IDOR - Instituto D'Or de Pesquisa e Ensino - Rede D'Or (RJ) — Prova 2025
Sobre a coreia de Sydenham, pode-se afirmar que:
Coreia de Sydenham → Movimentos involuntários, descoordenados e arrítmicos que cessam durante o sono.
A Coreia de Sydenham é uma manifestação tardia e um critério maior da Febre Reumática, caracterizada por movimentos discinéticos que desaparecem completamente no sono profundo.
A Coreia de Sydenham resulta de uma reação de hipersensibilidade tipo II, onde anticorpos contra o estreptococo do grupo A apresentam reação cruzada com os neurônios dos gânglios da base (mimetismo molecular). É a causa mais comum de coreia adquirida na infância. O diagnóstico é eminentemente clínico e sua presença isolada é suficiente para o diagnóstico de Febre Reumática, exigindo profilaxia secundária com penicilina benzatina a cada 21 dias para evitar danos cardíacos permanentes.
Os movimentos da Coreia de Sydenham são involuntários, abruptos, não rítmicos e descoordenados. Eles afetam predominantemente as extremidades e a face (caretas), podendo ser acompanhados de hipotonia muscular e instabilidade emocional (labilidade). Uma característica semiológica clássica é que esses movimentos pioram com o estresse ou quando o paciente tenta realizar tarefas motoras finas, mas desaparecem completamente durante o sono. O sinal do 'ordenhador' (pressão variável ao apertar a mão do examinador) e a protrusão lingual intermitente ('língua de sapo') são sinais físicos comuns.
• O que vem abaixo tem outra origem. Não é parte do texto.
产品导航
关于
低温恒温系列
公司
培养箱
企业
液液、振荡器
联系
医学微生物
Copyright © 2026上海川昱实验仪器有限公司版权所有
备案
A Coreia de Sydenham é classificada como um critério maior nos Critérios de Jones para o diagnóstico do primeiro surto de Febre Reumática. É importante notar que a coreia pode ser a única manifestação da doença (coreia pura), ocorrendo após um longo período de latência (até 6 meses) após a faringoamigdalite estreptocócica. Nesses casos, os marcadores inflamatórios e o título de ASLO podem já estar normais no momento do diagnóstico neurológico.
O curso da Coreia de Sydenham é geralmente autolimitado, durando de algumas semanas a vários meses (média de 2 a 3 meses), embora raramente possa persistir por mais tempo. O tratamento foca no repouso e na erradicação do estreptococo com penicilina benzatina para prevenir novos surtos. Em casos graves, onde os movimentos interferem nas atividades diárias ou oferecem risco de queda, podem ser utilizados medicamentos como haloperidol, ácido valproico ou carbamazepina para controle sintomático.